Exercise> Retype the entire listing, keeping every word as it is.
::::::::::
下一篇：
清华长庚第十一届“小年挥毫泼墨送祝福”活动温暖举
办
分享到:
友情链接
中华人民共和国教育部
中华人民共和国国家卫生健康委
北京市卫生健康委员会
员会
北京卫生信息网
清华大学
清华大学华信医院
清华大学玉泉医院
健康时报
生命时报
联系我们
::::::::::
Solution to the exercise>
下一篇：
清华长庚第十一届“小年挥毫泼墨送祝福”活动温暖举
办
分享到:
友情链接
中华人民共和国教育部
中华人民共和国国家卫生健康委
北京市卫生健康委员会
员会
北京卫生信息网
清华大学
清华大学华信医院
清华大学玉泉医院
健康时报
生命时报
联系我们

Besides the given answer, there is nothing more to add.